Dataset entries:
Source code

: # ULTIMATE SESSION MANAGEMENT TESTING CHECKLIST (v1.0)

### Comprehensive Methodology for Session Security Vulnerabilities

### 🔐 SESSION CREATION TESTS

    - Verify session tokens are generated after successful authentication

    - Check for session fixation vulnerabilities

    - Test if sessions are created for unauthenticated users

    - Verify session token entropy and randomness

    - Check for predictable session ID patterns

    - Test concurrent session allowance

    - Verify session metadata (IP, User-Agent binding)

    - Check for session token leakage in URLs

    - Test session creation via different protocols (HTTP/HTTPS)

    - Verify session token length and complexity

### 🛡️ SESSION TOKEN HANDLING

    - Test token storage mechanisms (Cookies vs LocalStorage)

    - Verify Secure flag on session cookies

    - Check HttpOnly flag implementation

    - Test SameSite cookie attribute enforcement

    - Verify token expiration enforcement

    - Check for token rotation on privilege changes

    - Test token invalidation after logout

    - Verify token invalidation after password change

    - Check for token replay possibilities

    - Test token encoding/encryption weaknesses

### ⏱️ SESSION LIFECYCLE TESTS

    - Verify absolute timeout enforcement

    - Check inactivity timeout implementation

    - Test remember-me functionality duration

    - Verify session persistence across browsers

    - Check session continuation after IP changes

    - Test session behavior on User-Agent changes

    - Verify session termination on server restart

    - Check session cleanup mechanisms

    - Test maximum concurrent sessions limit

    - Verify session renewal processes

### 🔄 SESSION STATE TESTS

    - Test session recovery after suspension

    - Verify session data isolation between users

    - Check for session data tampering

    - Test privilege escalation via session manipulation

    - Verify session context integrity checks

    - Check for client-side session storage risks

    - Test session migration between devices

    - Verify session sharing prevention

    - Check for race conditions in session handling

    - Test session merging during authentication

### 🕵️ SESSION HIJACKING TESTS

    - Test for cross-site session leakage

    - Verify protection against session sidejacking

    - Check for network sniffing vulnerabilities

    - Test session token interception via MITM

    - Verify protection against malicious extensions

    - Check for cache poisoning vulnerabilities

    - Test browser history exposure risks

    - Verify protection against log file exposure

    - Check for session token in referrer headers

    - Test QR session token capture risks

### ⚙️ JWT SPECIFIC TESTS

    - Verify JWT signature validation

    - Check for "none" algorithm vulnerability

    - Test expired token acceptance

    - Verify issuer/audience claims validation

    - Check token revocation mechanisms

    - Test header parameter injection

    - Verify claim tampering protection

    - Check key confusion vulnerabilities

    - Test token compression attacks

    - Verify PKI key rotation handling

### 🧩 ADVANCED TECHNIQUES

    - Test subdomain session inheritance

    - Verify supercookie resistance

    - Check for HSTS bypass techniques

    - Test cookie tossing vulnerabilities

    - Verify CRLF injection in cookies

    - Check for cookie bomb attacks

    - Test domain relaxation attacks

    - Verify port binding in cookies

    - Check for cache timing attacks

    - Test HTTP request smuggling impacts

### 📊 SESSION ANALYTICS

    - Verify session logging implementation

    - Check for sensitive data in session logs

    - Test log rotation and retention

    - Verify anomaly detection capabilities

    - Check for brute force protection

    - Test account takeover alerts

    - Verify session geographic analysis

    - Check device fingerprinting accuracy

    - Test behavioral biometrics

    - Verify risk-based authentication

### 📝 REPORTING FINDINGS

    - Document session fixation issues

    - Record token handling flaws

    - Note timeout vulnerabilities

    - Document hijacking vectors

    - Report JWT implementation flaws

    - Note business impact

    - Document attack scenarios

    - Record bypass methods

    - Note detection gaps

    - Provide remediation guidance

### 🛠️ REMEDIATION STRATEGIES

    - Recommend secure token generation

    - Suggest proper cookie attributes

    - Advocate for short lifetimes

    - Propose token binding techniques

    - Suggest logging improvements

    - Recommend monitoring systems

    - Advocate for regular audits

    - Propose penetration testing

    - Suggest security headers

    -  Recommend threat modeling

• [Goal of the exercise] Produce the entries again, character for character.

• [Problem solution]
Source code

: # ULTIMATE SESSION MANAGEMENT TESTING CHECKLIST (v1.0)

### Comprehensive Methodology for Session Security Vulnerabilities

### 🔐 SESSION CREATION TESTS

    - Verify session tokens are generated after successful authentication

    - Check for session fixation vulnerabilities

    - Test if sessions are created for unauthenticated users

    - Verify session token entropy and randomness

    - Check for predictable session ID patterns

    - Test concurrent session allowance

    - Verify session metadata (IP, User-Agent binding)

    - Check for session token leakage in URLs

    - Test session creation via different protocols (HTTP/HTTPS)

    - Verify session token length and complexity

### 🛡️ SESSION TOKEN HANDLING

    - Test token storage mechanisms (Cookies vs LocalStorage)

    - Verify Secure flag on session cookies

    - Check HttpOnly flag implementation

    - Test SameSite cookie attribute enforcement

    - Verify token expiration enforcement

    - Check for token rotation on privilege changes

    - Test token invalidation after logout

    - Verify token invalidation after password change

    - Check for token replay possibilities

    - Test token encoding/encryption weaknesses

### ⏱️ SESSION LIFECYCLE TESTS

    - Verify absolute timeout enforcement

    - Check inactivity timeout implementation

    - Test remember-me functionality duration

    - Verify session persistence across browsers

    - Check session continuation after IP changes

    - Test session behavior on User-Agent changes

    - Verify session termination on server restart

    - Check session cleanup mechanisms

    - Test maximum concurrent sessions limit

    - Verify session renewal processes

### 🔄 SESSION STATE TESTS

    - Test session recovery after suspension

    - Verify session data isolation between users

    - Check for session data tampering

    - Test privilege escalation via session manipulation

    - Verify session context integrity checks

    - Check for client-side session storage risks

    - Test session migration between devices

    - Verify session sharing prevention

    - Check for race conditions in session handling

    - Test session merging during authentication

### 🕵️ SESSION HIJACKING TESTS

    - Test for cross-site session leakage

    - Verify protection against session sidejacking

    - Check for network sniffing vulnerabilities

    - Test session token interception via MITM

    - Verify protection against malicious extensions

    - Check for cache poisoning vulnerabilities

    - Test browser history exposure risks

    - Verify protection against log file exposure

    - Check for session token in referrer headers

    - Test QR session token capture risks

### ⚙️ JWT SPECIFIC TESTS

    - Verify JWT signature validation

    - Check for "none" algorithm vulnerability

    - Test expired token acceptance

    - Verify issuer/audience claims validation

    - Check token revocation mechanisms

    - Test header parameter injection

    - Verify claim tampering protection

    - Check key confusion vulnerabilities

    - Test token compression attacks

    - Verify PKI key rotation handling

### 🧩 ADVANCED TECHNIQUES

    - Test subdomain session inheritance

    - Verify supercookie resistance

    - Check for HSTS bypass techniques

    - Test cookie tossing vulnerabilities

    - Verify CRLF injection in cookies

    - Check for cookie bomb attacks

    - Test domain relaxation attacks

    - Verify port binding in cookies

    - Check for cache timing attacks

    - Test HTTP request smuggling impacts

### 📊 SESSION ANALYTICS

    - Verify session logging implementation

    - Check for sensitive data in session logs

    - Test log rotation and retention

    - Verify anomaly detection capabilities

    - Check for brute force protection

    - Test account takeover alerts

    - Verify session geographic analysis

    - Check device fingerprinting accuracy

    - Test behavioral biometrics

    - Verify risk-based authentication

### 📝 REPORTING FINDINGS

    - Document session fixation issues

    - Record token handling flaws

    - Note timeout vulnerabilities

    - Document hijacking vectors

    - Report JWT implementation flaws

    - Note business impact

    - Document attack scenarios

    - Record bypass methods

    - Note detection gaps

    - Provide remediation guidance

### 🛠️ REMEDIATION STRATEGIES

    - Recommend secure token generation

    - Suggest proper cookie attributes

    - Advocate for short lifetimes

    - Propose token binding techniques

    - Suggest logging improvements

    - Recommend monitoring systems

    - Advocate for regular audits

    - Propose penetration testing

    - Suggest security headers

    -  Recommend threat modeling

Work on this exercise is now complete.